Mathieu Seppey

La diplomatie pour contrer les formes de discrimination
Mathieu Seppey (il)
Titulaire d’un doctorat en santé publique
École de santé publique
J’ai toujours été sensible aux inégalités sociales. Après un baccalauréat en science politique et une maîtrise en santé publique et développement international, j’ai été coopérant pour différentes organisations non gouvernementales. J’ai travaillé à un programme pour les personnes atteintes du VIH au Togo et pour un organisme qui lutte contre la violence basée sur le genre en Eswatini. Cette expérience m’a fait réaliser que l’aide humanitaire ne pouvait pas être la seule solution. C’est ce qui m’a décidé à faire un doctorat en santé publique. Mon parcours de formation est aussi lié à ma vie personnelle : j’ai fait mon coming out assez tard et, à partir de ce moment-là, je me suis intéressé aux questions LGBTIQ+.
Mon projet doctoral porte sur la gouvernance mondiale et son influence sur la santé des populations LGBTIQ+ dans quatre contextes : le droit international, les politiques de l’Organisation des Nations unies, la diplomatie canadienne et l’aide humanitaire. L’objectif est de déterminer quelles pratiques sont préjudiciables et comment on peut les transformer. Par exemple, certains organismes humanitaires distribuent de la nourriture aux mères de famille. En procédant ainsi, ils excluent les couples gais et les lesbiennes qui ne sont pas accompagnées d’un homme. C’est sans compter les personnes trans, qui n’oseront tout simplement pas se présenter. Les normes cishétéronormatives sont présentes partout dans notre société et se reflètent dans les politiques. Les membres du personnel des instances gouvernementales ou diplomatiques ou des organisations d’aide humanitaire ne comprennent pas toujours la distinction entre le sexe, le genre et l’orientation sexuelle.
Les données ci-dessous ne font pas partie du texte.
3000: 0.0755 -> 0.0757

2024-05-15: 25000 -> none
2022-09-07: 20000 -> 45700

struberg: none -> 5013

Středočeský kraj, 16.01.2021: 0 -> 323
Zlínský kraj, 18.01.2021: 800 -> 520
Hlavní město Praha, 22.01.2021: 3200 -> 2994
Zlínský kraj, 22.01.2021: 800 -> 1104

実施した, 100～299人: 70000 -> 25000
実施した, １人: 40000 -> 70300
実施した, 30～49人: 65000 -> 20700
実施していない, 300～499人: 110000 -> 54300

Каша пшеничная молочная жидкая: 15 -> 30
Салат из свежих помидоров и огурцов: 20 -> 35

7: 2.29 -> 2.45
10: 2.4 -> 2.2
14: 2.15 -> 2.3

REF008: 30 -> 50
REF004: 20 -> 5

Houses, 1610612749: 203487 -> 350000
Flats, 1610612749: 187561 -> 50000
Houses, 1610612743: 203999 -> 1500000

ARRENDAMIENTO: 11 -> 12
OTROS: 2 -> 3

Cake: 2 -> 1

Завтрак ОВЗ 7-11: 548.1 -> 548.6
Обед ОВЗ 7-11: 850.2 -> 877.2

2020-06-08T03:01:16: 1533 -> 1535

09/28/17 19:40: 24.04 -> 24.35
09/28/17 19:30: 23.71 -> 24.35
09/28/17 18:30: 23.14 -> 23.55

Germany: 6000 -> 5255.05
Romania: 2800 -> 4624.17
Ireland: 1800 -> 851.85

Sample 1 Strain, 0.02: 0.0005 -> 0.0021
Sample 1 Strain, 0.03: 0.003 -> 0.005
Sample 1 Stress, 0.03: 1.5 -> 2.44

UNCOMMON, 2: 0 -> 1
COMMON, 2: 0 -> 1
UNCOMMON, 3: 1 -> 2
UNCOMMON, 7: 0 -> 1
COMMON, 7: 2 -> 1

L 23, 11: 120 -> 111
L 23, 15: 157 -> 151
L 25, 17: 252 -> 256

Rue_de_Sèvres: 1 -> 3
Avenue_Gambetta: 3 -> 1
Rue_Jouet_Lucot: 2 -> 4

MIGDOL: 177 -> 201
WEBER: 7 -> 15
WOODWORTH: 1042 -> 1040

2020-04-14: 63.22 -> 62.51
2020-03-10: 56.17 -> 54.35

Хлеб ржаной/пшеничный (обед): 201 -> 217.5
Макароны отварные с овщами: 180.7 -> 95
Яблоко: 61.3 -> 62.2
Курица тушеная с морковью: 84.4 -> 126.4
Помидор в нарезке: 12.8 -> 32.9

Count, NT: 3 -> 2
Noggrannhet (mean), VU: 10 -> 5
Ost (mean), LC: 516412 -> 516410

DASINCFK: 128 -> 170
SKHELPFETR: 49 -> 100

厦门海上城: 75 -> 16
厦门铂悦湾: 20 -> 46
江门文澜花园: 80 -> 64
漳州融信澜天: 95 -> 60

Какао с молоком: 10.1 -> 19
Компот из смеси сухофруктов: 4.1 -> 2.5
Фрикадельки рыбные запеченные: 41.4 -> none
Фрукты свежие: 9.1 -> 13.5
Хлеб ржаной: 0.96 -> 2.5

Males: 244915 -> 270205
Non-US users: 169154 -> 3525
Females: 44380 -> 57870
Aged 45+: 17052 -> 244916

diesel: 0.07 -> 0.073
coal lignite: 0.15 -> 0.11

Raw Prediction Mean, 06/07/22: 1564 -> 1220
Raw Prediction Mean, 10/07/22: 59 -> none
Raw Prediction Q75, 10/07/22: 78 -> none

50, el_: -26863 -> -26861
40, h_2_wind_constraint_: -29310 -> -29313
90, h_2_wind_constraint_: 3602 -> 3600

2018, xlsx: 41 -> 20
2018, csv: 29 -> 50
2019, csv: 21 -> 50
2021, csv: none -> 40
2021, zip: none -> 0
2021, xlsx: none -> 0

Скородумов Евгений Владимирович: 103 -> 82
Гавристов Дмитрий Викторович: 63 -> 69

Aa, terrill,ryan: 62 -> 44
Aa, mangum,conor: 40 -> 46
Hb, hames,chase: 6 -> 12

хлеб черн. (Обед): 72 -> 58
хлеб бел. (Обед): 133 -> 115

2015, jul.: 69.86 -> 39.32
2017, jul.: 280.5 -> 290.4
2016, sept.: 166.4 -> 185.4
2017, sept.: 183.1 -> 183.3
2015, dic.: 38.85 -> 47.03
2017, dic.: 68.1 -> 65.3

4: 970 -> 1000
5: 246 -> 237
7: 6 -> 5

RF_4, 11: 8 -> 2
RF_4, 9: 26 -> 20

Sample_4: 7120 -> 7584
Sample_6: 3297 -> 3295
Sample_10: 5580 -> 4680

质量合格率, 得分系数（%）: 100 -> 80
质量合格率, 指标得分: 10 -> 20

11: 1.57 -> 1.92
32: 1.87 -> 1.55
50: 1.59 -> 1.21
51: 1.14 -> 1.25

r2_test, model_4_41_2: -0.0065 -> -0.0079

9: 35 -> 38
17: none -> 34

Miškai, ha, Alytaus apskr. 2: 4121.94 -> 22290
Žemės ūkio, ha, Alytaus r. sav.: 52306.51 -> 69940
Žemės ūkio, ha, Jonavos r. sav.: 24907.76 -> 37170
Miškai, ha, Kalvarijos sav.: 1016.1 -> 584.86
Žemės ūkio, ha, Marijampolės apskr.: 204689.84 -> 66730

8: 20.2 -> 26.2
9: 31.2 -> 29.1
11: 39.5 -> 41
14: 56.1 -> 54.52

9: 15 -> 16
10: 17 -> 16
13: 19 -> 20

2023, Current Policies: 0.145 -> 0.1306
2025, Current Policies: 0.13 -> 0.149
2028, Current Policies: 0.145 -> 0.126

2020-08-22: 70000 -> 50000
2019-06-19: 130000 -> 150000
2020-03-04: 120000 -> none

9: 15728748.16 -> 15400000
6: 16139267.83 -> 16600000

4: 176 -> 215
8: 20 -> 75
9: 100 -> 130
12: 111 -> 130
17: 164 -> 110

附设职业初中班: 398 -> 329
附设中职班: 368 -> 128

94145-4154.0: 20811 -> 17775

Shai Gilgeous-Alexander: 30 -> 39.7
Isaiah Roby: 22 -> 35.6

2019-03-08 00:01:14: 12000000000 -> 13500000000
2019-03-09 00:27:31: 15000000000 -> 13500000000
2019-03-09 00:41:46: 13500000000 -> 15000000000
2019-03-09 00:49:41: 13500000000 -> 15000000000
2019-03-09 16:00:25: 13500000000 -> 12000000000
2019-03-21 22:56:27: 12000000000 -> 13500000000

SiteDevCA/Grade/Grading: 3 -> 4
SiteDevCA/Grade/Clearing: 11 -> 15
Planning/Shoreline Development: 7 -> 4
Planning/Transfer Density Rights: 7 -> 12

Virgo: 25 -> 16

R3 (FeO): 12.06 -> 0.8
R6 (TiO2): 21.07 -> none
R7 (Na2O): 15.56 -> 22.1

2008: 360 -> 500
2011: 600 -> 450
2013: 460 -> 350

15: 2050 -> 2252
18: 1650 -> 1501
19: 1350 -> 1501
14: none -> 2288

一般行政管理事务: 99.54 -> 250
Il faut donc revenir à la base et déconstruire certaines idées : ainsi, une famille n’est pas uniquement un homme, une femme et des enfants.
On n’a qu’à regarder ce qui se passe chez nos voisins du Sud pour constater un recul des droits des personnes LGBTIQ+. L’instrumentalisation politique de ces communautés contribue à un malaise qui s’observe aussi au Canada. Cela dit, on a la chance de vivre dans un pays qui est perçu comme un leader de l’inclusivité et qui peut avoir une influence sur ce qui se passe sur la scène internationale. Ainsi, dans une étude de cas, j’ai remarqué les retombées positives qu’avaient des politiques internationales canadiennes d’embauche inclusive : pour les populations locales, un emploi au gouvernement canadien est considéré comme un refuge contre la discrimination. Grâce à ce genre de prise de position, les gouvernements peuvent créer des espaces plus sécuritaires pour les personnes appartenant aux communautés LGBTIQ+ et réellement améliorer leur situation tant ici qu’à l’étranger.
Pendant mon parcours universitaire, les questions LGBTIQ+ ont été très peu abordées et j’ai dû me former moi-même en faisant mes propres lectures. Il faut parler davantage de ces populations et cela vaut pour d’autres sous-groupes, comme les femmes, les peuples autochtones et les personnes racisées ou en situation de handicap. À l’ESPUM [École de santé publique de l’Université de Montréal], des efforts sont faits pour aborder ces questions et des membres du corps professoral traitent maintenant de sujets comme le chemsex [relation sexuelle avec consommation de drogue de synthèse] ou les « thérapies de conversion ». Il faut ouvrir le dialogue et s’interroger sur ce que vivent ces communautés à travers des lectures, des conférences, etc.
Au départ, j’avais moi-même une vision victimaire des communautés LGBTIQ+. Mes recherches m’ont permis de déconstruire cette préconception. J’ai pris conscience que ces personnes étaient présentes partout, peu importe le pays, la situation ou l’organisation. Même si elles ne s’affichent pas toujours, elles font évoluer les mentalités grâce à des actions concrètes. Je trouve ça très inspirant et rassurant.
Que diriez-vous aux jeunes qui souhaiteraient suivre vos traces?
On a besoin de vous! La diplomatie queer est un champ de recherche émergent et il y a une énorme place à prendre. Ce sont des questions importantes : il faut créer des ponts et convaincre qu’il est bénéfique d’inclure la diversité. C’est un effort collectif : on a besoin de la relève et de nouvelles idées pour faire avancer les choses.